-- THE DATA --

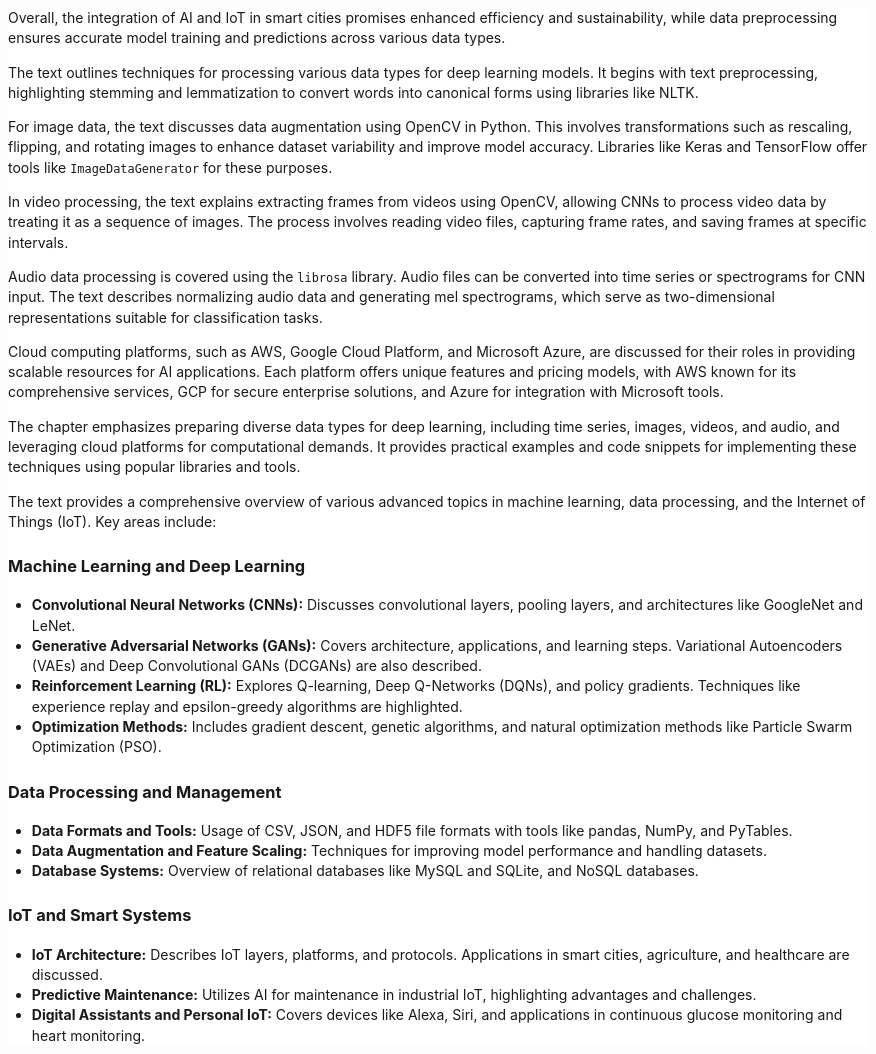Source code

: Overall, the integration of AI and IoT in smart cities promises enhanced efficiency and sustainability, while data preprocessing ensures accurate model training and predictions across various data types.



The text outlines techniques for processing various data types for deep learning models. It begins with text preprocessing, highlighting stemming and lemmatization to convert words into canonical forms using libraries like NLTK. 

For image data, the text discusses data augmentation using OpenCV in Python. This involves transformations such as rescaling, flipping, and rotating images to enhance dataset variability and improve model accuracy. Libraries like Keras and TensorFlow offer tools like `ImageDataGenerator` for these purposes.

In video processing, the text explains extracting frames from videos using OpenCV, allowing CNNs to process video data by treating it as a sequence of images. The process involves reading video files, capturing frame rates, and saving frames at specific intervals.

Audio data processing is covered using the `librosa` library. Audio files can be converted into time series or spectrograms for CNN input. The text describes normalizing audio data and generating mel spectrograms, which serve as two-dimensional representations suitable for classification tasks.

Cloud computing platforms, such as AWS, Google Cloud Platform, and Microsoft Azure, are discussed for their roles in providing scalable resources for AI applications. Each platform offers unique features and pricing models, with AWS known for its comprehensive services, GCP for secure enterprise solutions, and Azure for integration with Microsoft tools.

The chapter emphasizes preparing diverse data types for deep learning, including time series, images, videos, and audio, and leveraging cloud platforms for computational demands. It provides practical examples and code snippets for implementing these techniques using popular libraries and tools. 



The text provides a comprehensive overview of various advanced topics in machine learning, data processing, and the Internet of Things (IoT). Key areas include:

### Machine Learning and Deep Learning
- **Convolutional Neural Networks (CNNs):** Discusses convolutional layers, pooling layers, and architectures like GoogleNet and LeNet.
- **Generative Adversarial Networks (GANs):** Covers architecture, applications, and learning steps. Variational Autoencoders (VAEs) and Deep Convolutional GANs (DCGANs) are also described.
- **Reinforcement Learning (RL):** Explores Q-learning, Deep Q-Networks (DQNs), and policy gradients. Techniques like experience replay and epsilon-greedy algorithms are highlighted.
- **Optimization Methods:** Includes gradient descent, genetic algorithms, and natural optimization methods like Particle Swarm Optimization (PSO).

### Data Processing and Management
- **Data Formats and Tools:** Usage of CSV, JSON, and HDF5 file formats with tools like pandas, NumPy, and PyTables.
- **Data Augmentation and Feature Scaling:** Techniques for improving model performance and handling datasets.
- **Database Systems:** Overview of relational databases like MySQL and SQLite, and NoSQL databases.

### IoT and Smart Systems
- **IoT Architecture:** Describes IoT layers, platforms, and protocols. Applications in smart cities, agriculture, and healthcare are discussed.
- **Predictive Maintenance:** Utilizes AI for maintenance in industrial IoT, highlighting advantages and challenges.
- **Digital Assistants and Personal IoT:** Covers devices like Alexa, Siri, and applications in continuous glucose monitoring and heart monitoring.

-- ACTION ITEM --
Put each line of the data above into a Markdown table with the columns Row and Line, number the rows, and skip blank lines. Leave the pictures out of the table.

-- ANSWER BOX --
| Row | Line |
|---|---|
| 1 | Source code |
| 2 | : Overall, the integration of AI and IoT in smart cities promises enhanced efficiency and sustainability, while data preprocessing ensures accurate model training and predictions across various data types. |
| 3 | The text outlines techniques for processing various data types for deep learning models. It begins with text preprocessing, highlighting stemming and lemmatization to convert words into canonical forms using libraries like NLTK.  |
| 4 | For image data, the text discusses data augmentation using OpenCV in Python. This involves transformations such as rescaling, flipping, and rotating images to enhance dataset variability and improve model accuracy. Libraries like Keras and TensorFlow offer tools like `ImageDataGenerator` for these purposes. |
| 5 | In video processing, the text explains extracting frames from videos using OpenCV, allowing CNNs to process video data by treating it as a sequence of images. The process involves reading video files, capturing frame rates, and saving frames at specific intervals. |
| 6 | Audio data processing is covered using the `librosa` library. Audio files can be converted into time series or spectrograms for CNN input. The text describes normalizing audio data and generating mel spectrograms, which serve as two-dimensional representations suitable for classification tasks. |
| 7 | Cloud computing platforms, such as AWS, Google Cloud Platform, and Microsoft Azure, are discussed for their roles in providing scalable resources for AI applications. Each platform offers unique features and pricing models, with AWS known for its comprehensive services, GCP for secure enterprise solutions, and Azure for integration with Microsoft tools. |
| 8 | The chapter emphasizes preparing diverse data types for deep learning, including time series, images, videos, and audio, and leveraging cloud platforms for computational demands. It provides practical examples and code snippets for implementing these techniques using popular libraries and tools.  |
| 9 | The text provides a comprehensive overview of various advanced topics in machine learning, data processing, and the Internet of Things (IoT). Key areas include: |
| 10 | ### Machine Learning and Deep Learning |
| 11 | - **Convolutional Neural Networks (CNNs):** Discusses convolutional layers, pooling layers, and architectures like GoogleNet and LeNet. |
| 12 | - **Generative Adversarial Networks (GANs):** Covers architecture, applications, and learning steps. Variational Autoencoders (VAEs) and Deep Convolutional GANs (DCGANs) are also described. |
| 13 | - **Reinforcement Learning (RL):** Explores Q-learning, Deep Q-Networks (DQNs), and policy gradients. Techniques like experience replay and epsilon-greedy algorithms are highlighted. |
| 14 | - **Optimization Methods:** Includes gradient descent, genetic algorithms, and natural optimization methods like Particle Swarm Optimization (PSO). |
| 15 | ### Data Processing and Management |
| 16 | - **Data Formats and Tools:** Usage of CSV, JSON, and HDF5 file formats with tools like pandas, NumPy, and PyTables. |
| 17 | - **Data Augmentation and Feature Scaling:** Techniques for improving model performance and handling datasets. |
| 18 | - **Database Systems:** Overview of relational databases like MySQL and SQLite, and NoSQL databases. |
| 19 | ### IoT and Smart Systems |
| 20 | - **IoT Architecture:** Describes IoT layers, platforms, and protocols. Applications in smart cities, agriculture, and healthcare are discussed. |
| 21 | - **Predictive Maintenance:** Utilizes AI for maintenance in industrial IoT, highlighting advantages and challenges. |
| 22 | - **Digital Assistants and Personal IoT:** Covers devices like Alexa, Siri, and applications in continuous glucose monitoring and heart monitoring. |